Concert doc ‘Summer of Soul’ is a powerhouse of music and meaning

Ahmir Khalib “Questlove” Thompson’s Summer of Soul is not only the rediscovery of a buried treasure. It’s one of the best movies of any kind this year, a spectacularly energetic musical documentary from the golden age of Black pop music, with waves of thrills and multiple layers of meaning.

In the summer of 1969, at the same time as Woodstock, the Harlem Cultural Festival drew more than 300,000 mostly Black attendees to a park in Harlem, for six weekends of free music in the open air, featuring a galaxy of performers. The concerts were filmed but—perhaps because it was simply too Black—that footage never got the showcase it deserved and Questlove’s original 1969 documentary of the event, Black Woodstock, came and went quietly. Now, 50 years later, Summer of Soul —or, When the Revolution Could Not Be Televised—is here, and it’s glorious. The doc itself is one long highlight, but here’s a quick list of some standout moments:

Stevie Wonder – One of the few Motown stars to appear—although ex-Temptation David Ruffin also shows up to sing “My Girl”—crowd-pleaser Wonder tears up the stage with “It’s Your Thing” and “Shoo-Be-Doo-Be-Doo-Da-Day,” his vocal and piano tour-de-force.

Gladys Knight and the Pips – Knight’s version of “I Heard It Through the Grapevine” is smooth as silk. Her view of the festival’s role in the mood of the times: “It wasn’t just about the music. We wanted change.”

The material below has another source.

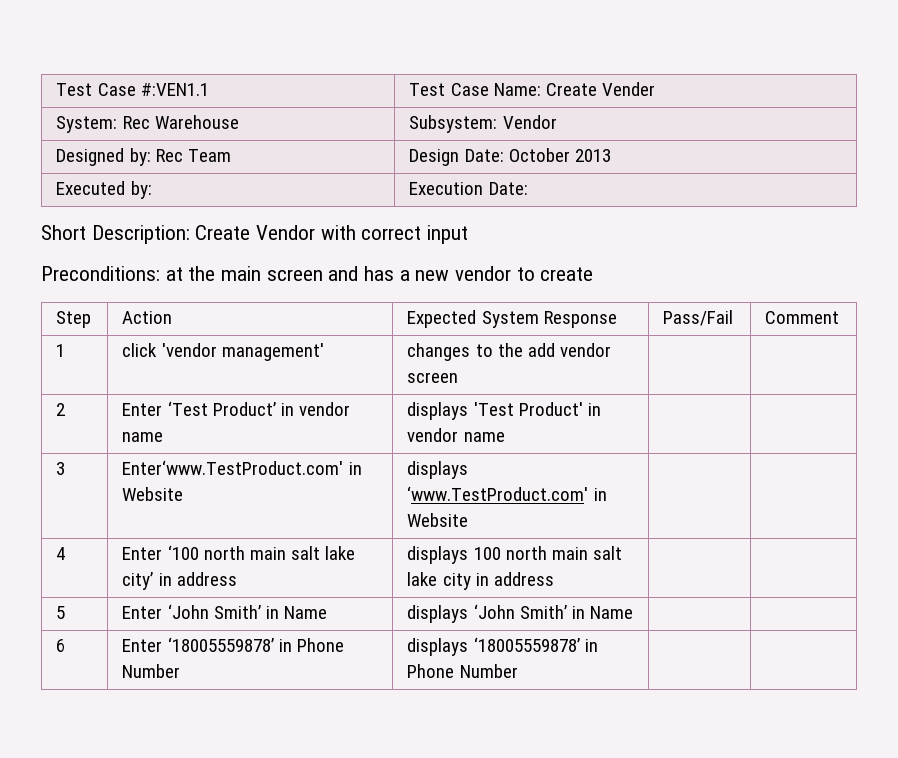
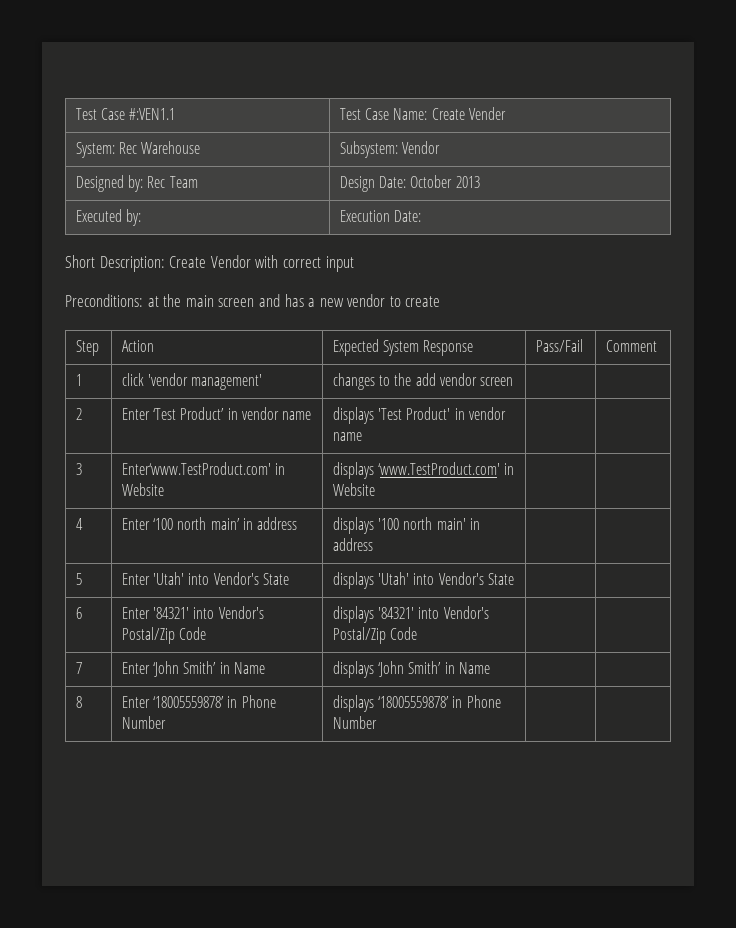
[249,546,356,560] [122,572,154,590] main salt lake city’ -> [210,518,240,530] main’
[473,546,622,560] [407,572,554,590] [56,606,66,619] 100 north main salt lake city in address | | // 5 -> [378,517,480,530] [333,538,374,551] [76,573,83,585] [122,572,289,585] [333,572,514,589] [76,607,83,619] [122,606,264,619] [122,627,207,644] [333,606,489,623] [333,627,418,644] [76,662,83,674] '100 north main' in address | | // 5 | Enter 'Utah' into Vendor's State | displays 'Utah' into Vendor's State | | // 6 | Enter '84321' into Vendor's Postal/Zip Code | displays '84321' into Vendor's Postal/Zip Code | | // 7
[56,639,66,652] 6 -> [76,696,83,708] 8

Sly & the Family Stone – “They came to check us out.” The East Bay’s own “two-tone soul group”—A white drummer? A woman on trumpet? No matching outfits?—shows the New York crowd a thing or two about West Coast partying with “Sing a Simple Song,” “Everyday People” and “Higher.” Outrageous! Reportedly, the NYPD did not provide security for Sly’s set—the Black Panther Party stepped in to do the job instead.

Edwin Hawkins Singers – The East Bay also represents outstandingly in the gospel music of this sanctified choral group and their Top 40 hit, “Oh Happy Day,” with Dorothy Morrison on lead vocals. Church ladies in the Harlem audience go wild.

The Staple Singers with Mavis Staples – More gospel, but this time in a Delta Blues framework from the chart-busting Mississippi-to-Chicago family vocal act, who offer “It’s Been a Change” and “Help Me Jesus.” The most moving performance in the movie features Mavis Staples singing backup to the legendary Mahalia Jackson on “Precious Lord, Take My Hand,” the favorite hymn of the late Dr. Martin Luther King Jr., who was assassinated the year before. A young Rev. Jesse Jackson also takes the mic to eulogize MLK.

Nina Simone – Deep-dish vocalizing and piano from the perennially confrontational jazz chanteuse. Described as “a rose coming through cement,” the inimitable Simone mixes socially conscious songs—“Backlash Blues” and “To Be Young, Gifted and Black”—with incendiary poetry. Observes commentator Rev. Al Sharpton: “You could hear in her voice our pain, but also our defiance.” Simone is not the only artist with protest on her mind. Powerhouse jazz drummer Max Roach and his band contribute “It’s Time” and his wife, singer Abbey Lincoln, takes us to “Africa.”

In the midst of the festival, NASA sent a man to the moon, an event greeted with cool indifference in Harlem, where a heroin epidemic raged and Black cultural awareness was experiencing a radical re-awakening. In the words of one onlooker: “They could have used that money and energy to improve people’s lives in Harlem and everyplace.” This festival was a joyous act of resistance.

Summer of Soul, photographed by TV producer Hal Tulchin and directed by Questlove for re-release with new talking heads, is that rare socio-political commentary that makes us stand up and holler. It deserves to stand alongside Woodstock, Monterey Pop, Wattstax, Standing in the Shadows of Motown, Live Aid, Soulsville, The Wrecking Crew and 20 Feet from Stardom as one of the all-time most electrifying music documentaries.

In theaters and streaming on July 2.